The most likely path to recognizing gun ownership as a fundamental right is one that has been heavily criticized by Scalia and other conservative scholars, and it seems inconsistent with his belief that the Constitution should be interpreted in terms of its framers' "original meaning."

The alternative, one embraced by an unlikely coalition of libertarian, liberal and some conservative scholars and activists, would apply the Bill of Rights to the states in a way they say is more grounded in the Constitution. But it is also a route that could open what is invariably described as a Pandora's box of additional rights of citizenship -- health care, for instance, or housing.

The debate comes in McDonald v. Chicago, a case with great significance just on the gun-control front. A decision that states and cities may not infringe upon the right to own a firearm for self-defense could eventually call into question all manner of restrictions on gun ownership and registration, limits on who is eligible to own a gun and whether the carrying of weapons can be regulated.

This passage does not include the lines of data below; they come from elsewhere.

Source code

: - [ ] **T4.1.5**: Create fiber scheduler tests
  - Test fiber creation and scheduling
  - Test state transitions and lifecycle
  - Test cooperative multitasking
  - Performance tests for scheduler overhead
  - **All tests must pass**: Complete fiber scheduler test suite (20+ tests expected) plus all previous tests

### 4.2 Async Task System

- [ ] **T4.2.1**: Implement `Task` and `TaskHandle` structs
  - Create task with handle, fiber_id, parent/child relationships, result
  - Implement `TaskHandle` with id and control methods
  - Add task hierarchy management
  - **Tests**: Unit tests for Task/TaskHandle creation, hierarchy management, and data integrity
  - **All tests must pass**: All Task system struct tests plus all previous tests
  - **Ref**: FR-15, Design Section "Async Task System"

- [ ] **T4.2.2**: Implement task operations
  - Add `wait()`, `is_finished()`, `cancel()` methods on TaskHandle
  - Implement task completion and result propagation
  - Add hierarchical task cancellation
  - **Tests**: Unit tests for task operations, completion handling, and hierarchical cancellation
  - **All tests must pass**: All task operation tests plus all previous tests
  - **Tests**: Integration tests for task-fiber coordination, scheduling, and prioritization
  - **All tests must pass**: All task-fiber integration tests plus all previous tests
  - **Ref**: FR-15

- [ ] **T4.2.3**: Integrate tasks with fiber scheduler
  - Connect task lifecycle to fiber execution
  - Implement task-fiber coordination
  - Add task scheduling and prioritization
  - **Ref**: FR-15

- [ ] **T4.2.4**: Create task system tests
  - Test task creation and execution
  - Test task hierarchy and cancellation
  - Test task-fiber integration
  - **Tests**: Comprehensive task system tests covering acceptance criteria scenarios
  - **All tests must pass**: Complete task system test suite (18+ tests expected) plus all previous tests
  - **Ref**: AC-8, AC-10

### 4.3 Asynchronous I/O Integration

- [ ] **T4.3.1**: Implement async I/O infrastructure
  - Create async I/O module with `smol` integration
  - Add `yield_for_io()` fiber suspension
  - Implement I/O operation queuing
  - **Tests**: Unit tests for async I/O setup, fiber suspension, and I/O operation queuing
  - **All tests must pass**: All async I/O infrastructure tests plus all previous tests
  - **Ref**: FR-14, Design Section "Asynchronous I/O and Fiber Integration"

On the surface, the issue would seem "easy as pie," as Scalia sometimes breezily dismisses constitutional decisions that cause other justices deep consternation. It is a challenge of handgun bans in Chicago and the suburb of Oak Park, Ill., that are nearly identical to Washington's restrictions struck by the court in 2008 in the landmark ruling District of Columbia v. Heller.

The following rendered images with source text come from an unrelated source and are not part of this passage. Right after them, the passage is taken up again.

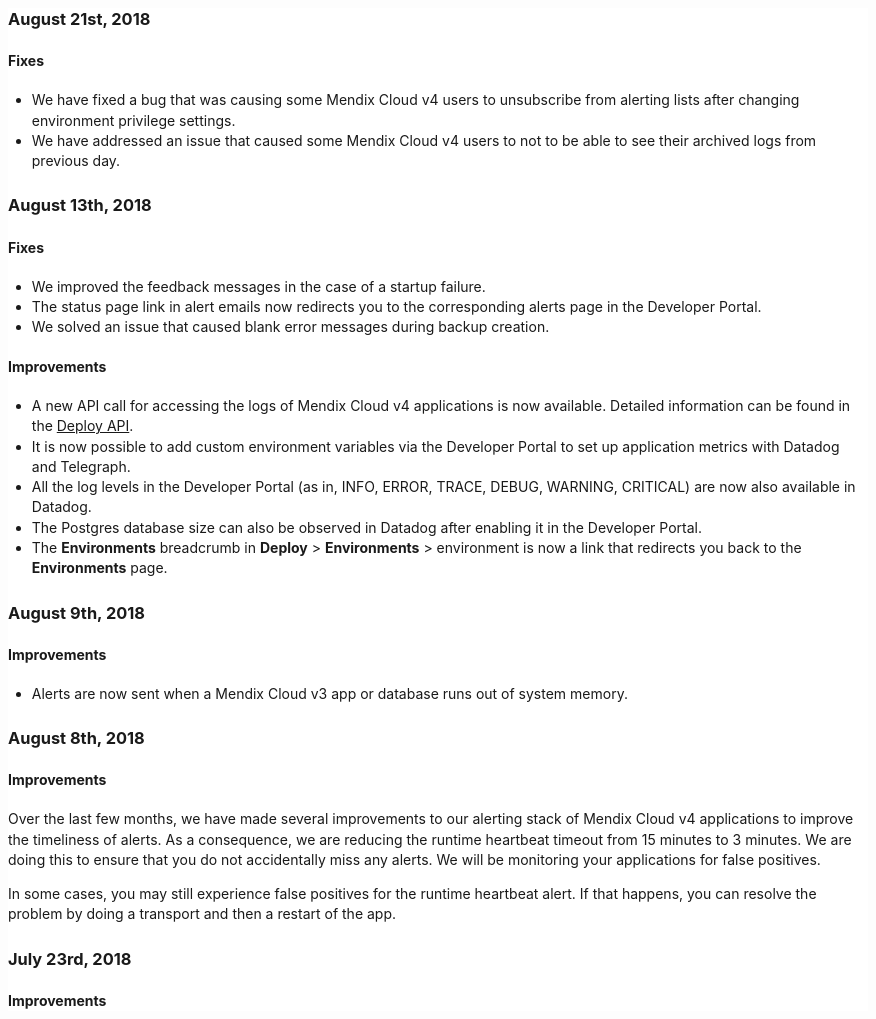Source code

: ### August 21st, 2018

#### Fixes

* We have fixed a bug that was causing some Mendix Cloud v4 users to unsubscribe from alerting lists after changing environment privilege settings.
* We have addressed an issue that caused some Mendix Cloud v4 users to not to be able to see their archived logs from previous day.

### August 13th, 2018

#### Fixes

* We improved the feedback messages in the case of a startup failure.
* The status page link in alert emails now redirects you to the corresponding alerts page in the Developer Portal.
* We solved an issue that caused blank error messages during backup creation.

#### Improvements

* A new API call for accessing the logs of Mendix Cloud v4 applications is now available. Detailed information can be found in the [Deploy API](/apidocs-mxsdk/apidocs/deploy-api).
* It is now possible to add custom environment variables via the Developer Portal to set up application metrics with Datadog and Telegraph.
* All the log levels in the Developer Portal (as in, INFO, ERROR, TRACE, DEBUG, WARNING, CRITICAL) are now also available in Datadog.
* The Postgres database size can also be observed in Datadog after enabling it in the Developer Portal.
* The **Environments** breadcrumb in **Deploy** > **Environments** > environment is now a link that redirects you back to the **Environments** page.

### August 9th, 2018

#### Improvements

* Alerts are now sent when a Mendix Cloud v3 app or database runs out of system memory.

### August 8th, 2018

#### Improvements

Over the last few months, we have made several improvements to our alerting stack of Mendix Cloud v4 applications to improve the timeliness of alerts. As a consequence, we are reducing the runtime heartbeat timeout from 15 minutes to 3 minutes. We are doing this to ensure that you do not accidentally miss any alerts. We will be monitoring your applications for false positives.

In some cases, you may still experience false positives for the runtime heartbeat alert. If that happens, you can resolve the problem by doing a transport and then a restart of the app.

### July 23rd, 2018

#### Improvements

Most lawyers and scholars who follow the court think the cities have a losing hand; they say it is unlikely the five justices who made up the majority in Heller will decide that the right to own a firearm for self-protection exists only in a federal enclave. But the question of whether the Second Amendment applies to the states was specifically left unanswered in that case.

To most, it might seem illogical that the Bill of Rights would apply only to actions of the federal government, but that was its intent. Over the years, the court has said most of it applies -- or in the court's language is "incorporated" -- through the 14th Amendment.

That post-Civil War amendment was meant to protect rights and outlaw discrimination. It forbade states to pass laws that abridged "the privileges or immunities of citizens of the United States." It said states may not "deprive any person of life, liberty, or property, without due process of law" and guaranteed "equal protection of the laws."

Mostly, the justices have used the "due process" clause to incorporate the majority of the Bill of Rights. The National Rifle Association and others have urged the court to continue to use it to incorporate the Second Amendment.

Reviving another clause

But others, notably scholars from the liberal Constitutional Accountability Center and the libertarian Cato Institute, have urged the court to revive another clause from the 14th Amendment, the one that protects the "privileges or immunities of citizens of the United States" -- 19th-century-speak for "rights." An 1873 Supreme Court decision has buried the "privileges or immunities clause" by saying it covered only a narrow range of national rights, such as traveling to the capital.

The justices said in taking the McDonald case they would decide whether either clause incorporated the Second Amendment. And the exercise will provide interesting revelations.